London, England: Summer 2015
Neuroscience Research at The University of East London
Around Christmas in 2014, I applied to the GSTEM program through Spelman College. This program allows for students in the STEM fields (that includes biology, math, chemistry, physics, environmental science, biochemistry, computer science, and engineering majors. Sorry psychology majors, GSTEM can't cover you guys) to study abroad during the summer months. Unfortunately, science majors can get sidelined when it comes time to study abroad because we have a very specific course sequence that sometimes won't allow us to take a whole semester to engage in classrooms overseas. The GSTEM program not only provides funding (yes, a full scholarship and stipend), but it hooks students up with a research mentor at Spelman as well as a mentor in-country. I found that this sort of double-mentorship was really awesome because my research project was largely independent (and pretty hard to organize). My research mentor at the University of East London, Dr. Mary-Jane Spiller, was absolutely amazing and guided me through the basics of cognitive neuropsychology research, while Dr. Rosalind Gregory-Bass, my academic (and life) mentor at Spelman, was in constant contact with me and always available to address questions or concerns that might have been tough for me to think through on my own.
The thing is, the GSTEM program is absolutely fabulous, but it's a whole lot of work to apply and to keep the scholarship while actually studying abroad! Basically, in order to apply for the GSTEM scholarship, there are a series of about 5 sessions that you have to attend during the year (most of them take place during finals and other high-stress periods during the semester). Also it is required that GSTEM applicants apply for an actual study abroad program. Because GSTEM is a scholarship and mentorship program, they won't do the work for you to get into a study abroad program- they'll just pay for it. That's two separate applications, and they're both pretty demanding. Now, to keep the scholarship, there are two-page mini essays due every single week. (Every. Single. Week.) And that's while trying to juggle the classes that you're engaged in through the study abroad program (I took medical sociology and another course entitled Work in Thought and Action) as well as keeping up with your research project. GSTEM also requires a formal research paper on your project and results. Mine is 21 pages. Ah, I forgot to mention that before leaving the United States, there is a series of study abroad classes that Spelman students who are studying abroad must attend, and remember I said that all of this is happening around finals week, before the end of the semester. Assignments for that study abroad class include four required blog posts, a journal including reflections throughout your trip, and a 12 page essay on your entire cultural experience.
Yeah. There's a lot to manage. Is it worth it? Absolutely.

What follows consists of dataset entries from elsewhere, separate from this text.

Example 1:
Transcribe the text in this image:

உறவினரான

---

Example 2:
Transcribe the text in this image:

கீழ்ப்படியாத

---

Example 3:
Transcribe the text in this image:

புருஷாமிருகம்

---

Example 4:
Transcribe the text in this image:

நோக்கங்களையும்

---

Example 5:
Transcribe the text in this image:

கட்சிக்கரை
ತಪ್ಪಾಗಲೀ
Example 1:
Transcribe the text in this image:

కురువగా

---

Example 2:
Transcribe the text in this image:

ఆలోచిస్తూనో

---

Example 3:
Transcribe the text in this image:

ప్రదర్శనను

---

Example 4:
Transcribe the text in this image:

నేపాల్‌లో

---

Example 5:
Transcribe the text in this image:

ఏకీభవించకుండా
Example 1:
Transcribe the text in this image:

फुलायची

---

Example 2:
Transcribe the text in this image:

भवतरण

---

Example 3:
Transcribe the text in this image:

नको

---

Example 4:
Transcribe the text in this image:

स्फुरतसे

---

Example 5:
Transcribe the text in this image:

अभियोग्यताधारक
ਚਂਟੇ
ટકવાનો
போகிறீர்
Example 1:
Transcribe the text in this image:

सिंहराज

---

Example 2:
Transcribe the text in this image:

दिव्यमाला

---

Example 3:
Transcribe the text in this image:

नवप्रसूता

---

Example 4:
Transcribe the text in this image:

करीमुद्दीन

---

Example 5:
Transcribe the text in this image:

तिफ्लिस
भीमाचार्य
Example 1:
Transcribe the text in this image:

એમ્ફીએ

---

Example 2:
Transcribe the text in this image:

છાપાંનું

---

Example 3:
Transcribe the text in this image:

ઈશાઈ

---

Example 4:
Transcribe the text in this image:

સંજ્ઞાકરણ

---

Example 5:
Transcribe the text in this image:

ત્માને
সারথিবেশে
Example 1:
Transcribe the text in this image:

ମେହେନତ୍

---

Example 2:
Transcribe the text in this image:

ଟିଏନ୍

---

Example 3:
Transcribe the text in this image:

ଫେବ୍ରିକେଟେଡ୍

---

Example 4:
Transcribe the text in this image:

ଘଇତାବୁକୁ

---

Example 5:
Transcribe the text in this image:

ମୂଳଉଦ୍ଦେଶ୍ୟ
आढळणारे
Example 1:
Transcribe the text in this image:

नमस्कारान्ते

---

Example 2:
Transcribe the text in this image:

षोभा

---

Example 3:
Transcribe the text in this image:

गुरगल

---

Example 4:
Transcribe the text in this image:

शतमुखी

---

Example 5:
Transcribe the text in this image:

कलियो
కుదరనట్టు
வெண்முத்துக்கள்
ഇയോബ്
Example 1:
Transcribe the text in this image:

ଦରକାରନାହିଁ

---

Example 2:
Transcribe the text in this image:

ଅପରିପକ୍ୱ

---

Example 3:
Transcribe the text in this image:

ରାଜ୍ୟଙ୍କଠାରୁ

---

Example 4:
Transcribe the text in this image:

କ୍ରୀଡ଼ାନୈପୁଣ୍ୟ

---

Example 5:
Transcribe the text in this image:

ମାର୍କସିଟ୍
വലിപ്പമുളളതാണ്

I wouldn't trade the study abroad experience for anything. I had an incredible time, learned a lot, struggled a lot, and began to build an international network. For the first week or so, it felt like a vacation. I ate out almost every day, did a whole bunch of site seeing, spent money on unnecessary souvenirs, went to shows, went shopping, the whole nine. And then life hit me in the face- I was living on my own, and I had work to do, just on a different continent. I had to refocus quickly, and juggling everything didn't get any easier, but finding my own pace in a new society was a lot of fun. In order to make my work a bit more enjoyable, I made a hobby out of finding new coffeeshops around the city. London has millions and millions of them, and they're all pretty fantastic. I also loved to go for runs around the city, hitting some of the parks in the neighborhoods around my flat. There were some beautiful hidden green areas and gardens that were perfect for a good run with beautiful views. Lots of runners hit these parks, too, so I felt a bit less like the odd American out.
Other than that, life and work went on as usual. I did my best to stay in touch with loved ones at home (thank God for FaceTime) and tried to stay busy so I wouldn't be completely taken over by homesickness. There's something about being an entire ocean away from home that can feel awfully lonely. So instead of sitting up in the flat feeling sorry for myself, during the evening I scouted out different dance classes and found some pretty amazing studios. I took modern, ballet, pointe, jazz, and several other awesome contemporary classes. I had a blast, and felt myself getting stronger as the summer went on. That was really, really important because as soon as I landed back in New York, I had the national Black and Gold pageant to prepare for. I still want to pass out thinking about how nervous I was for it!
As time went on, and my return back to the States got closer, I began to really travel around Europe like a crazy woman. By the end of the trip, I hit many sites in London, got over to France and Spain, explored Morocco, and had an awesome time with my Spelman sister in Italy. My first destination and the city that taught me how to be independent internationally, London, will always and forever have a special place in my heart. Sounds corny, but its true, that city is something wonderful. I have a feeling I'll return sooner than later. Time will tell.